I would like to count the missing variables in a dataframe. I have many variables that I wish to count, and many variables that I wish to group by. I know how to do this for one variable in the group, but not several:
import pandas as pd
df=pd.DataFrame({'type':['A', 'A', 'B'], 'var1':[1, None, 2],'var2':[None, None, 3]})
vars=['var1', 'var2']
df.drop('type', 1)[vars].isna().groupby(df.type, sort=False).sum().reset_index()
Attempts:
df=pd.DataFrame({'type':['A', 'A', 'B'], 'type2':['Z', 'Y', 'Y'], 'var1':[1, None, 2],
'var2':[None, None, 3]})
df.drop(['type', 'type2'], 1).isna().groupby(df[['type', 'type2']], sort=False).sum().reset_index()
grouping_vars = ['type', 'type2']
df.drop(grouping_vars, 1).isna().groupby(df[grouping_vars], sort=False).sum().reset_index()
Both attempts above give me
ValueError: Grouper for '<class 'pandas.core.frame.DataFrame'>' not 1-dimensional.

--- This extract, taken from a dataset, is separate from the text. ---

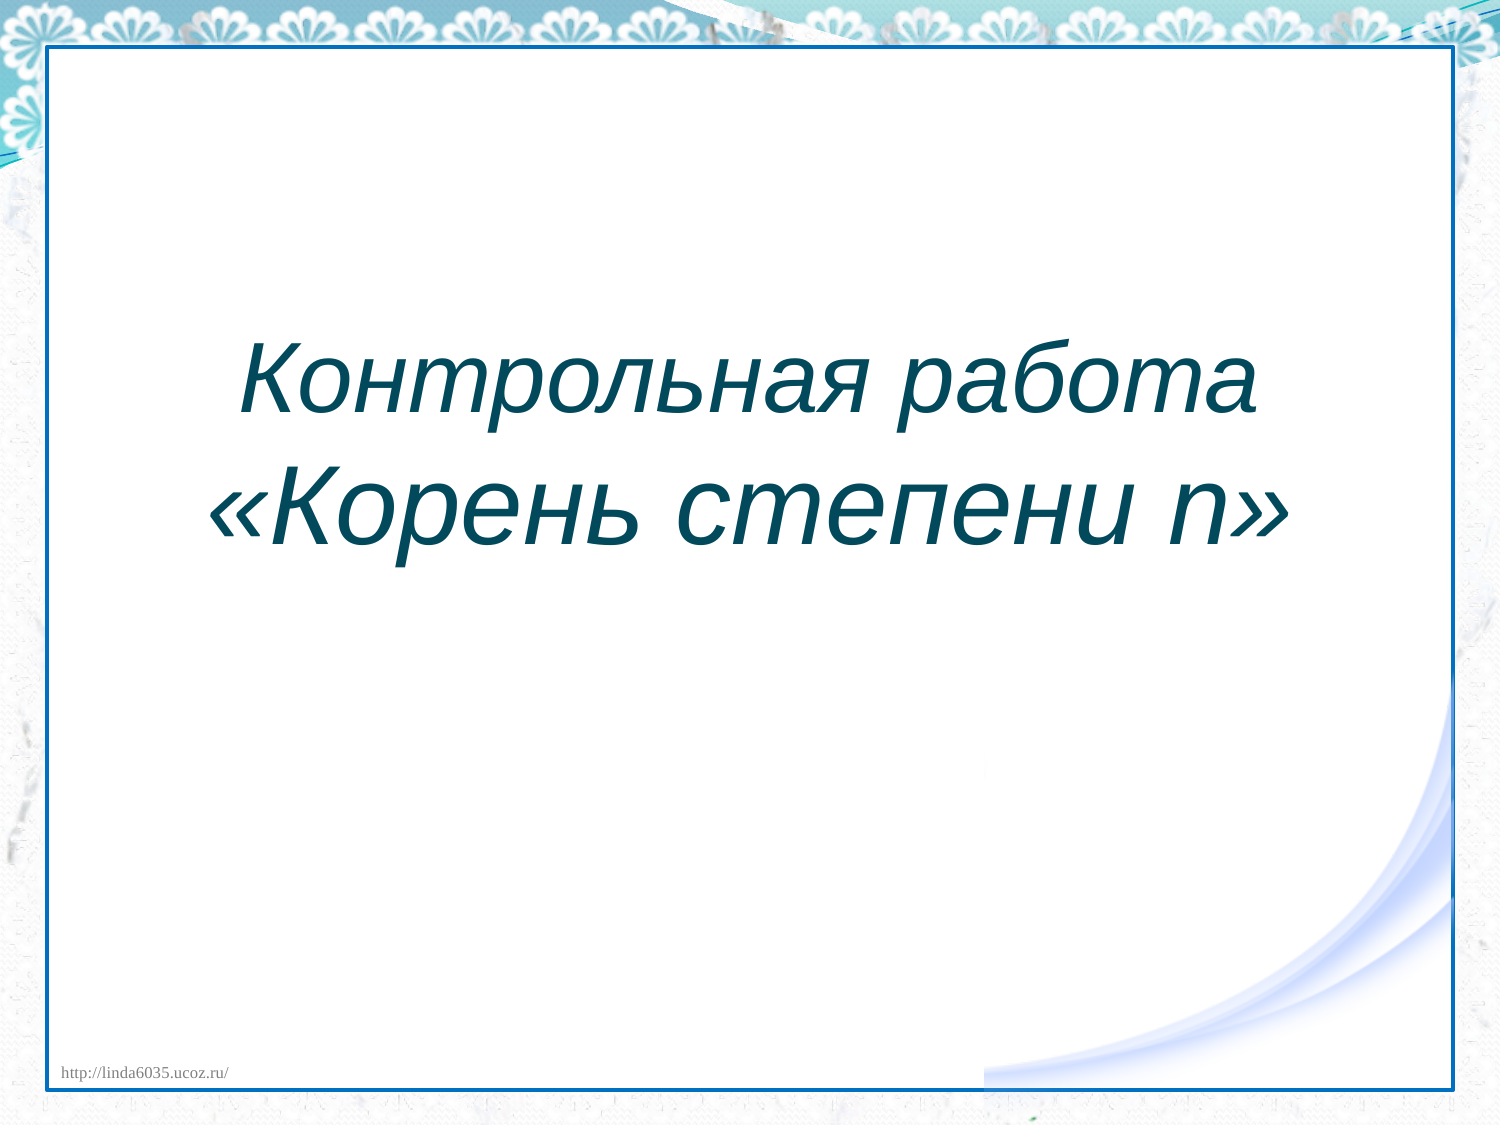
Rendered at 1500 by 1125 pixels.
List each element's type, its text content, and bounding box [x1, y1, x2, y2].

text_box Контрольная работа «Корень степени n» [46, 304, 1454, 575]
picture [0, 0, 1500, 1125]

I'm guessing I'm not understanding something fundamental about groupby
here, so any help is much appreciated!
You can not use dataframe as the grouper since it is two dimensional object. Groupby requires one dimensional arrays/series as grouper. So in order to fix the error you can create a list of one dimensional series(grp_cols
) and then use it as a grouper to count the missing values
keys = ['type', 'type2']
grp_cols = [df[k] for k in keys]
df.drop(keys, axis=1).isna().groupby(grp_cols, sort=False).sum().reset_index()
Alternatively, there is a simpler approach where you have to first set the grouping columns as index then use isna
followed by groupby
+ sum
to count the missing values
keys = ['type', 'type2']
df.set_index(keys).isna().groupby(keys, sort=False).sum().reset_index()
type type2 var1 var2
0 A Z 0 1
1 A Y 1 1
2 B Y 0 0